Le Docteur M N, désigné par ordonnance de référé du 6 mai 2008, a déposé son rapport le 4 août 2008, avant consolidation des blessures.
Le médecin expert a été une nouvelle fois désigné par ordonnance du 22 mai 2012 déclarée commune et opposable à M. Q B C et à la compagnie d’assurances Macif ; il a déposé son rapport le 27 septembre 2012.
Par des exploits en date du 19 et 23 septembre 2013, M. D Y a fait assigner devant le Tribunal de grande instance de Chambéry la Caisse primaire d’assurance maladie de la Savoie, la société AGF La Lilloise, M. Z X pour obtenir réparation de son préjudice corporel ; par exploit du 6 novembre 2013, M. Z X et la société Allianz Iard ont appelé en cause M. Q B C et la Macif pour un partage de responsabilité. La Caisse primaire d’assurance maladie de la Savoie a conclu pour demander le remboursement des frais et indemnités qu’elle a pris en charge.
Par jugement du 14 avril 2016, le Tribunal a jugé que M. Z X, par sa faute, était seul et entièrement responsable de l’accident de M. D Y et de ses préjudices ; il a mis hors de cause M. Q B C. Il a fixé le préjudice corporel de la victime et il a notamment condamné in solidum M. Z X avec son assureur à payer à M. D Y et à la CPAM le montant de leurs préjudices et recours.
Par déclaration reçue au greffe le 13 juillet 2016, M. Z X et la compagnie d’assurances Allianz Iard ont interjeté appel de ce jugement à l’encontre de toutes les autres parties. La compagnie d’assurances la Macif, ayant reçu signification de la déclaration d’appel à personne habilitée, n’est pas représentée par un avocat.
La procédure a été clôturée le 29 mai 2017.
MOYENS ET PRÉTENTIONS
Vu les conclusions déposées au greffe le 7 février 2017 au nom de M. Z X et de la compagnie d’assurances Allianz Iard, qui ont été signifiées à la compagnie d’assurances Macif par acte du 15 février 2017, demandant à la Cour notamment de :
— dire et juger que M. Z X, M. Q B C et M. D Y sont responsables de l’incendie chacun dans la proportion d’un tiers et, en conséquence, de limiter le droit à indemnisation de M. D Y à la hauteur de 2/3 de son préjudice,
— dire et juger que M. Z X et son assureur seront tenus d’indemniser ce préjudice à hauteur d’un tiers,
— fixer le préjudice de M. D Y à la somme de 40.431,30 €,
— lui allouer en conséquence la somme de 26.954,20 €,
— rejeter les demandes formulées au titre des frais irrépétibles et statuer ce qu’il appartiendra sur les dépens.
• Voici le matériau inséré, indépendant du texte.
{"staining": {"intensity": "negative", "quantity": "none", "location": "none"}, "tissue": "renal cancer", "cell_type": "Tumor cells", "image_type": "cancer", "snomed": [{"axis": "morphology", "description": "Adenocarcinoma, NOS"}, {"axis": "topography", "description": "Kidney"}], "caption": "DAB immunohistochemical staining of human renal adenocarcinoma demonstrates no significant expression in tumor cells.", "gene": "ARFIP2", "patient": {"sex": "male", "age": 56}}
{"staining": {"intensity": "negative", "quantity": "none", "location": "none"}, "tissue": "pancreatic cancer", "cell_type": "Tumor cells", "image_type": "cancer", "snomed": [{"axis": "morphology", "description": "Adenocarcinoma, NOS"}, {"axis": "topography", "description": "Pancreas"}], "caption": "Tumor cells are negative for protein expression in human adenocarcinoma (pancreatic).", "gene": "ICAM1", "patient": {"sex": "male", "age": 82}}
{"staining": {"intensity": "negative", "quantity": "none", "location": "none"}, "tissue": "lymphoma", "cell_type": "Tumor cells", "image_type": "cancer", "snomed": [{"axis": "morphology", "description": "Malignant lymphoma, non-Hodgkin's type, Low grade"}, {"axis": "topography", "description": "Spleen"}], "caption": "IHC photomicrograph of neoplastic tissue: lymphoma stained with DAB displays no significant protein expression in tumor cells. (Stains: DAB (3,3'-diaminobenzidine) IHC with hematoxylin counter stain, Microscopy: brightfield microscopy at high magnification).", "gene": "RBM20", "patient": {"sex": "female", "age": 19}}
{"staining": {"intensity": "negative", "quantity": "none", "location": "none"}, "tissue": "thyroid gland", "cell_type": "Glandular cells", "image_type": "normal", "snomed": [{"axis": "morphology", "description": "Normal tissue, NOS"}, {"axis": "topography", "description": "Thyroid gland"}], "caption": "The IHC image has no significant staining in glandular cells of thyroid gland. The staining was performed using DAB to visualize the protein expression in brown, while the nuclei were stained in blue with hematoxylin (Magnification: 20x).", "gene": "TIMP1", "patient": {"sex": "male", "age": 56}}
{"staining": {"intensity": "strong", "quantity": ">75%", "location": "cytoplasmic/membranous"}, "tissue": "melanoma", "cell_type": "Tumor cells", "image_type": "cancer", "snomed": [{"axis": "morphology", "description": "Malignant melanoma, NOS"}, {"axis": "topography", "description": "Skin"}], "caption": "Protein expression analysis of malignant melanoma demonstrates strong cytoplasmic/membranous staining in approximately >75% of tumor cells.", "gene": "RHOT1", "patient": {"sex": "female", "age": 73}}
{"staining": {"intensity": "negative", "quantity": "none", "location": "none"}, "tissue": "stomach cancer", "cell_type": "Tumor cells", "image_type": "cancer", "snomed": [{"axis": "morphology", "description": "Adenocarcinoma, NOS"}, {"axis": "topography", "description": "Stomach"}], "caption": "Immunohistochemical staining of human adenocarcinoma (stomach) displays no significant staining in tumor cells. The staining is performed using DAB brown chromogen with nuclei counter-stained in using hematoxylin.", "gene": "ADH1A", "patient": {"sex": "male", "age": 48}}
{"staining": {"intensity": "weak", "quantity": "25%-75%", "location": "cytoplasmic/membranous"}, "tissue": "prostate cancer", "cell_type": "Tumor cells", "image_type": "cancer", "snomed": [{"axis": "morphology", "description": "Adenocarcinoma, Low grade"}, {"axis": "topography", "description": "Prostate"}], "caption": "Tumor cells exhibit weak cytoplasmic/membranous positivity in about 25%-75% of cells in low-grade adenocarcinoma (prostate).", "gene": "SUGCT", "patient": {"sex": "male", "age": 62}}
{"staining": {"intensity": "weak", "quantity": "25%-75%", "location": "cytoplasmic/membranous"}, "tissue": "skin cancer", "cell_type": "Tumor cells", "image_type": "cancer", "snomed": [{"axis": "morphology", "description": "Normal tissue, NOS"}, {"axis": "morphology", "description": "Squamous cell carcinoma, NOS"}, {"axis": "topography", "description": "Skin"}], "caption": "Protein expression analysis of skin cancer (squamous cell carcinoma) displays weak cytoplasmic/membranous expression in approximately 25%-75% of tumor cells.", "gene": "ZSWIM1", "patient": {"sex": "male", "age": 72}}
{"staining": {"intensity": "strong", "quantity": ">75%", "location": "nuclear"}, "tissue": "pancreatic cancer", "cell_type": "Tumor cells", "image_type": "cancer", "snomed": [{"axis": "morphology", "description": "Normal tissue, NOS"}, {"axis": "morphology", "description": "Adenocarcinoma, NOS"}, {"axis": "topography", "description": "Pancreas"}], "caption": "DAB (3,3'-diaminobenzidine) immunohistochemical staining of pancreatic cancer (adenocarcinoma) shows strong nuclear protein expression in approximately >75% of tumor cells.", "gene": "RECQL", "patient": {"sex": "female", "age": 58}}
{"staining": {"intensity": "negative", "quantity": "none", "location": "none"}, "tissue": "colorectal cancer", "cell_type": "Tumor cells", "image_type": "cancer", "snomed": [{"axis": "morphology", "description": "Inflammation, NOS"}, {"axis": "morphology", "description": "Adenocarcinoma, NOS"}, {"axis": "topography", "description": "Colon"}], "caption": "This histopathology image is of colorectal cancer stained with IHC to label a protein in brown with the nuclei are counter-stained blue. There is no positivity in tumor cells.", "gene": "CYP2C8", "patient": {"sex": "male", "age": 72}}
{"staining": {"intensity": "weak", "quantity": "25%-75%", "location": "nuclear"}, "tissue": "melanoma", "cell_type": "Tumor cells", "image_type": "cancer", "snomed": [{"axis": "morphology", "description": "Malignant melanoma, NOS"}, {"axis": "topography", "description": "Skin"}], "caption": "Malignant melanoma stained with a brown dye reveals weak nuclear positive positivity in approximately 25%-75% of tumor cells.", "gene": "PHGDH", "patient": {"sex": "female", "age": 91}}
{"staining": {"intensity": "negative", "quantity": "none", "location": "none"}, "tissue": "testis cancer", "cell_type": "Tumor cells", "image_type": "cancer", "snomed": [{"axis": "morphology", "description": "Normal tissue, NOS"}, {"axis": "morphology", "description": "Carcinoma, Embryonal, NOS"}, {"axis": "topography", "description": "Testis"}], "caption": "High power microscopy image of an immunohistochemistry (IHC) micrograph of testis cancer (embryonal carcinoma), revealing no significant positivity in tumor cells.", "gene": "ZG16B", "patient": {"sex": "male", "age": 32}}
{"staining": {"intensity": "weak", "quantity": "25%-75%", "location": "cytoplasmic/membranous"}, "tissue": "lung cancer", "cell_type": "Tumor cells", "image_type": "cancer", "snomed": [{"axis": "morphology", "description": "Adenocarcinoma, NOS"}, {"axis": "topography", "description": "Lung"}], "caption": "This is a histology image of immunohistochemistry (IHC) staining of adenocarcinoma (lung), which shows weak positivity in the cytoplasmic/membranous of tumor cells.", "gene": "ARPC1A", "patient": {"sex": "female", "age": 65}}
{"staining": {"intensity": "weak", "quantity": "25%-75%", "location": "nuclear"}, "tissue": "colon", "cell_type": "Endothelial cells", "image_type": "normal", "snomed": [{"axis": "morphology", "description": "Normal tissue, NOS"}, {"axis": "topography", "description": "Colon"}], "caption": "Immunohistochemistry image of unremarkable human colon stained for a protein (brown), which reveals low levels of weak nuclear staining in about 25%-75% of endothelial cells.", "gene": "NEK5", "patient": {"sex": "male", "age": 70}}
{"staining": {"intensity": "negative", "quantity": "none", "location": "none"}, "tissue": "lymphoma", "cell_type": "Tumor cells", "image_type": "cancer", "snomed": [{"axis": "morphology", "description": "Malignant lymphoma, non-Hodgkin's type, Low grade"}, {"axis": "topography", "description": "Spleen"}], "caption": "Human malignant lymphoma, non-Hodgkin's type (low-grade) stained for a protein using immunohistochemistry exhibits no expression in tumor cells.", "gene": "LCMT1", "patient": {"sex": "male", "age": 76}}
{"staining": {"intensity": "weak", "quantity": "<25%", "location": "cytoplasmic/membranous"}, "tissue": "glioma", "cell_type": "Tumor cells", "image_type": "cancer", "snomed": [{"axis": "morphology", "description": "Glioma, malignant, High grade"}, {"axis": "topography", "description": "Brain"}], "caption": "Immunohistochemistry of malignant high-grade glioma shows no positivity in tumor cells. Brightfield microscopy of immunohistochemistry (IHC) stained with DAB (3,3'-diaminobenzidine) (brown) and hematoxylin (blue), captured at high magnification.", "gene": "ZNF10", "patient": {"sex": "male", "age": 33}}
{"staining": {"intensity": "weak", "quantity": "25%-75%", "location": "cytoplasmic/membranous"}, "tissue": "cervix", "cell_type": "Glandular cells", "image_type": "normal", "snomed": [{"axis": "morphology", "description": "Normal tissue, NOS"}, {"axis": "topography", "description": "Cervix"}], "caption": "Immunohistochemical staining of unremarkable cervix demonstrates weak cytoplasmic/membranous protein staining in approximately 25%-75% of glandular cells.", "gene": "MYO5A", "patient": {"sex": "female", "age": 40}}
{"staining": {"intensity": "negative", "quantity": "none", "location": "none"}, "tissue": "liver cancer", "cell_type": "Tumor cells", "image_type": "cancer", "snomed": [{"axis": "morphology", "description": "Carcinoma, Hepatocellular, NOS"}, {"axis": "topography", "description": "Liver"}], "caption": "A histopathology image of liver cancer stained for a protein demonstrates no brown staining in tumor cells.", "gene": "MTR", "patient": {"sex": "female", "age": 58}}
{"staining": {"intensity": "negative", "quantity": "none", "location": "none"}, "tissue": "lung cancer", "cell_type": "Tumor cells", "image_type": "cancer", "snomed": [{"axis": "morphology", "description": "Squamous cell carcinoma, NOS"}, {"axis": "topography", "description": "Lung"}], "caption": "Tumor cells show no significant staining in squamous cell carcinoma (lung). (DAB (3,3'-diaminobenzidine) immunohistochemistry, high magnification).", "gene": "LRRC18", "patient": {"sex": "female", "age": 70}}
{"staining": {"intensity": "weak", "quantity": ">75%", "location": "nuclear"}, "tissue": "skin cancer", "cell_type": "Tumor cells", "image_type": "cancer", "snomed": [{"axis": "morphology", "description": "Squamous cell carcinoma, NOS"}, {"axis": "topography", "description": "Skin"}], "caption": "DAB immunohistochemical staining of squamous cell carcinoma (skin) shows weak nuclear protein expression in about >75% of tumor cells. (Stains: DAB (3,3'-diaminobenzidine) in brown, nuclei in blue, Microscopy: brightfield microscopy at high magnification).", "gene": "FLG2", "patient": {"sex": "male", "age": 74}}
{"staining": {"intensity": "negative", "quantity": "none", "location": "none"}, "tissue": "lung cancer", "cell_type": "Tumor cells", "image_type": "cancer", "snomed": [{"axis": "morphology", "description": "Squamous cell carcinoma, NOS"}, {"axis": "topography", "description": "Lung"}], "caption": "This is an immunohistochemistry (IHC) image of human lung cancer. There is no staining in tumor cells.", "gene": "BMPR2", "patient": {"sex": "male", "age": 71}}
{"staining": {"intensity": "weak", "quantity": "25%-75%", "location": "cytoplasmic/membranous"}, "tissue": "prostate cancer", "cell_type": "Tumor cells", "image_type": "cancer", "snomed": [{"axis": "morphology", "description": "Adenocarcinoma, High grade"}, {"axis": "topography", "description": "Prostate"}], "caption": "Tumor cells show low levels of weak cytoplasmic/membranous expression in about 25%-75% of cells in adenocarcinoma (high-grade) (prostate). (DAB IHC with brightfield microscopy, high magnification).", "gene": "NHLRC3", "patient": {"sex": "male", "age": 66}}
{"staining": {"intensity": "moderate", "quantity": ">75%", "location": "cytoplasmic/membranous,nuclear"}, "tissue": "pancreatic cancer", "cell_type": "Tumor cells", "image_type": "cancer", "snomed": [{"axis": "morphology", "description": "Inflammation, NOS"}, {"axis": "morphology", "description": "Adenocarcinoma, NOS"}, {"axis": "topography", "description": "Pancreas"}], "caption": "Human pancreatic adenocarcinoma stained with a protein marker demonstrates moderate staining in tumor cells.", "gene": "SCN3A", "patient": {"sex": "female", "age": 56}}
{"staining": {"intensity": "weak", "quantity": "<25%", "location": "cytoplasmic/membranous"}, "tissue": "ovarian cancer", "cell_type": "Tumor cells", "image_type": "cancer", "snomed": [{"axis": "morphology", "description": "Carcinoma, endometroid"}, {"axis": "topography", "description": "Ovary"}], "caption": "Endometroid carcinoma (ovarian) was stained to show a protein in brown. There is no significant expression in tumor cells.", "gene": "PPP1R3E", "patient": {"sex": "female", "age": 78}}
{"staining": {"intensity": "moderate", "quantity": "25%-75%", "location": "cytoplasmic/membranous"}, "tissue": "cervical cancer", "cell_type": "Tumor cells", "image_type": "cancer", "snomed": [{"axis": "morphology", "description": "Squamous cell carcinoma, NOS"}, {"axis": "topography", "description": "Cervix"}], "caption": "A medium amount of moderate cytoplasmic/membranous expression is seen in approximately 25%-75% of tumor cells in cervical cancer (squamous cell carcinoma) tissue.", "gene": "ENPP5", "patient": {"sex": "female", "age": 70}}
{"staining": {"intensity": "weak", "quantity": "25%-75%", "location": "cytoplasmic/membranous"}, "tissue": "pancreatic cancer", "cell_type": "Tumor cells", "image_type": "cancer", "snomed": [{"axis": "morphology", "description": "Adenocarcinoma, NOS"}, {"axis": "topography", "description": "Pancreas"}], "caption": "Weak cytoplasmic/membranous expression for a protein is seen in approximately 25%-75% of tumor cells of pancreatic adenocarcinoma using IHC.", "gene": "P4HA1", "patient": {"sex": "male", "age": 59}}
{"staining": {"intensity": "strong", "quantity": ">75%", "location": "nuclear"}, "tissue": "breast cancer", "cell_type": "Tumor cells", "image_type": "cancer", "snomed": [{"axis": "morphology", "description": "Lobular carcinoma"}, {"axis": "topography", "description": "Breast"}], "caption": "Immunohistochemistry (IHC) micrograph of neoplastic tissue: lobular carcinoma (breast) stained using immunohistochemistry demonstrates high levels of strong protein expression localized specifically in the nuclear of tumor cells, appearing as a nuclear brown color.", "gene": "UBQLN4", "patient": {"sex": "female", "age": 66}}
Vu les conclusions déposées au greffe le 16 mars 2017 au nom de M. Q B C, qui ont été signifiées à la Macif par acte du 5 avril 2017, demandant à la Cour notamment de :
— confirmer le jugement entrepris en toutes ses dispositions,
Y ajoutant,
— condamner M. Z X et la société Allianz Iard à lui payer la somme de 2000 € pour frais irrépétibles ainsi qu’aux dépens d’appel,
Subsidiairement,
— dire et juger que sa responsabilité ne saurait excéder 10 % et qu’il devra être relevé et garanti par son assureur de responsabilité civile, la Macif, de toute éventuelle condamnation,
— confirmer le jugement de première instance pour ce qui concerne la liquidation des préjudices,
— partager les dépens dans les mêmes proportions que la part de responsabilité de chacun.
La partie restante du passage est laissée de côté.